> [Your objective]
Rewrite the data below, replacing "series" with "data series" and keeping everything else unchanged. Omit the pictures.

####

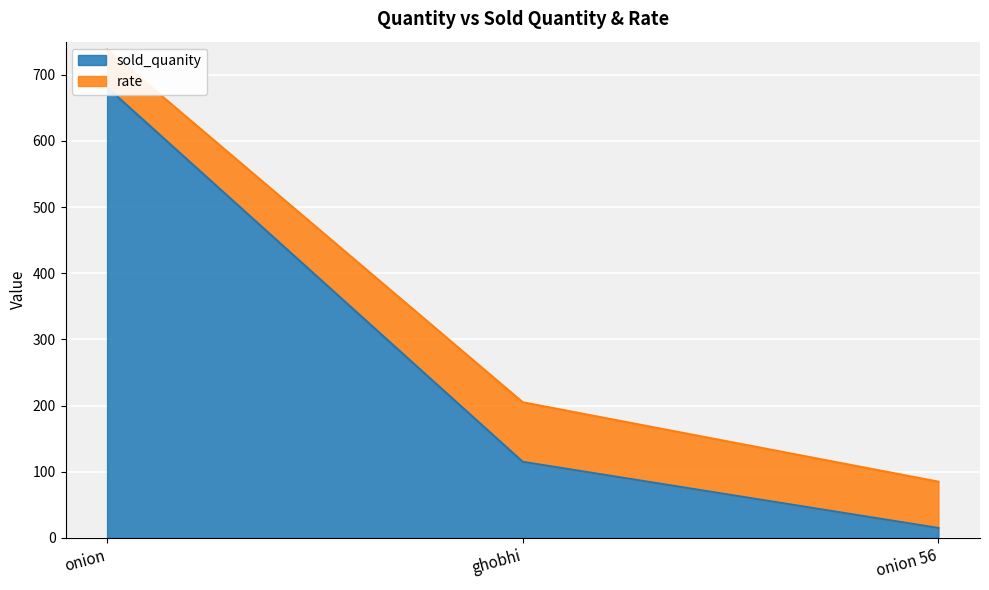

What is the minimum value shown in the chart?

15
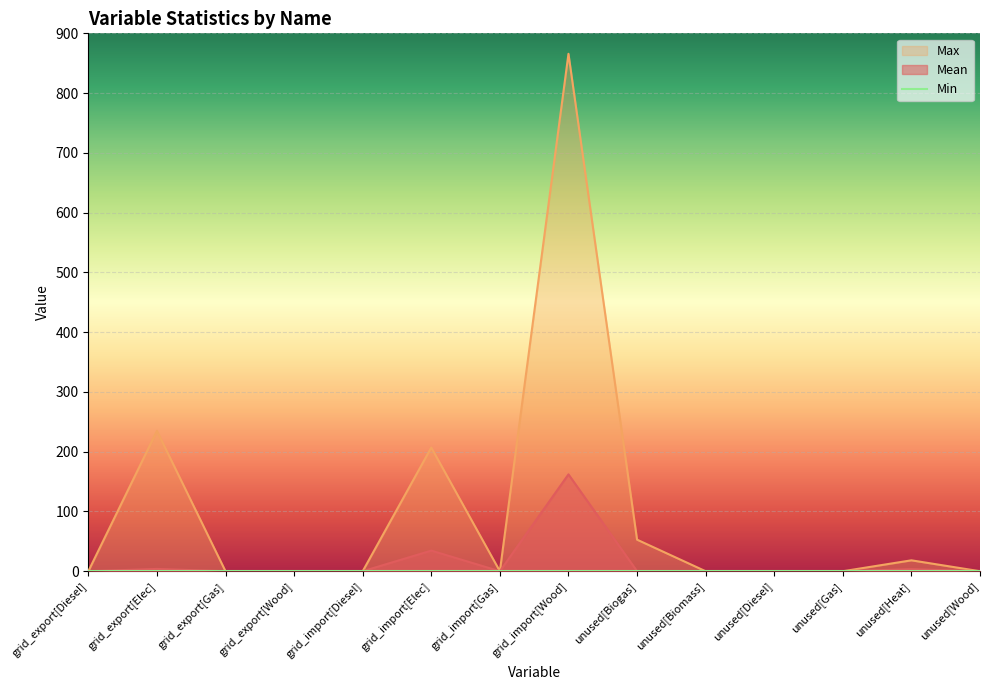

Where is Mean nearest to the value 81?

grid_import[Elec]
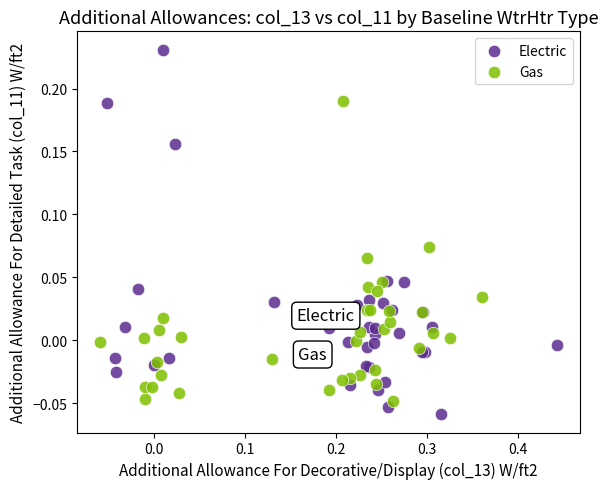

Which series contains the highest Y value?

Electric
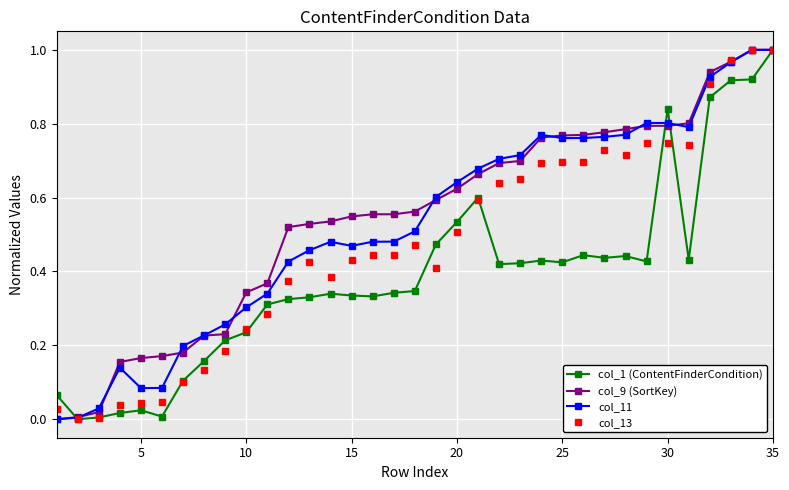

Which series has the largest range (max minus min)?

col_13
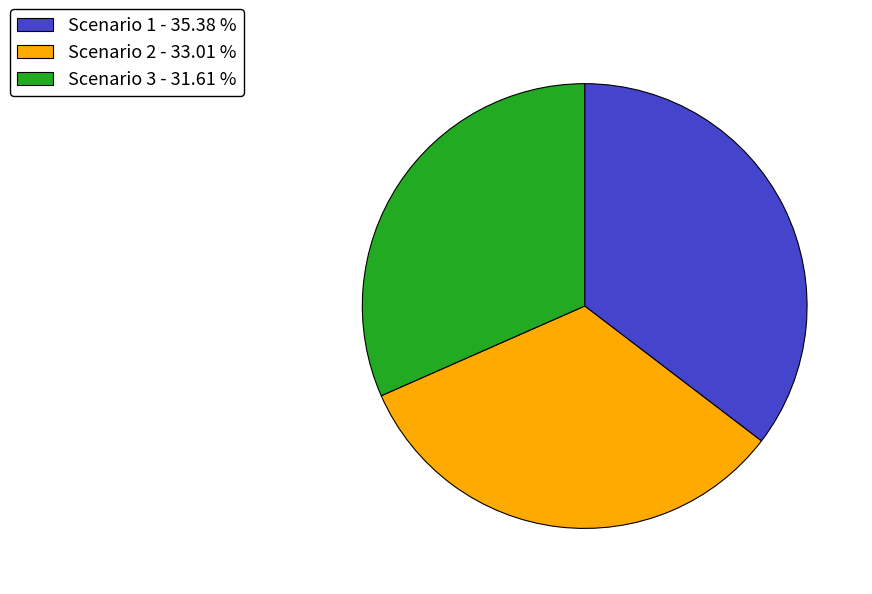

How many slices are in this pie chart?

3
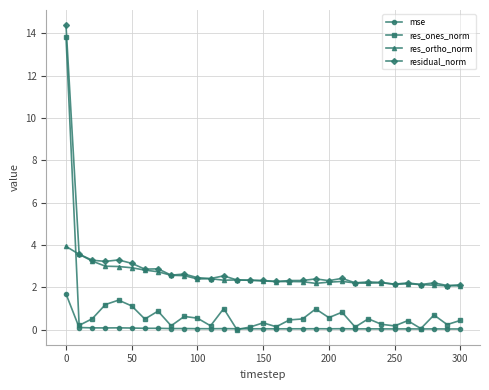

What is the greatest value displayed?

14.4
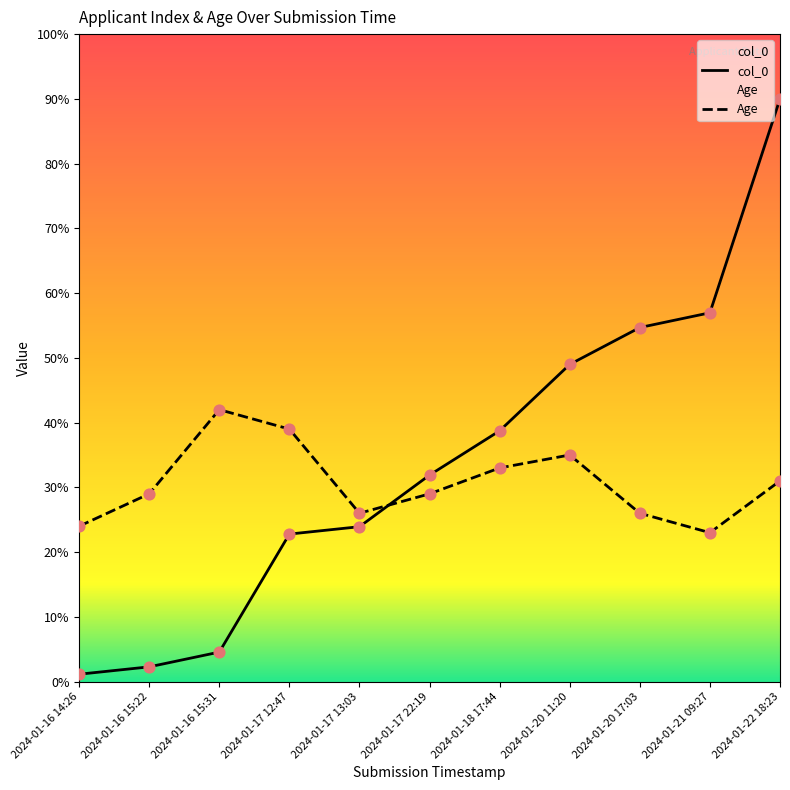

Is the value of Age at 2024-01-22 18:23 greater than the value of col_0 at 2024-01-17 12:47?

Yes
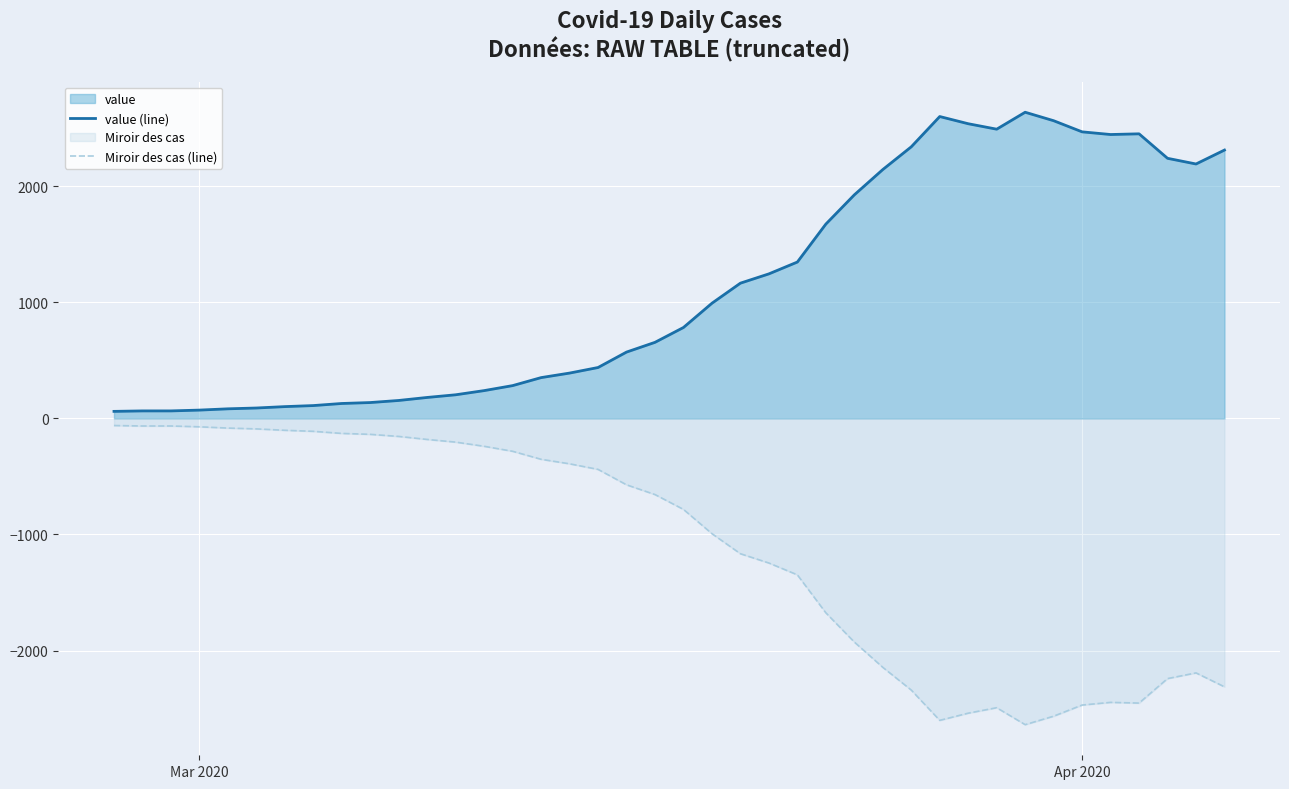

Which series has the largest total across all categories?

value (line)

####

> [Expected answer]
What is the minimum value shown in the chart?

15

Where is Mean nearest to the value 81?

grid_import[Elec]

Which data series contains the highest Y value?

Electric

Which data series has the largest range (max minus min)?

col_13

How many slices are in this pie chart?

3

What is the greatest value displayed?

14.4

Is the value of Age at 2024-01-22 18:23 greater than the value of col_0 at 2024-01-17 12:47?

Yes

Which data series has the largest total across all categories?

value (line)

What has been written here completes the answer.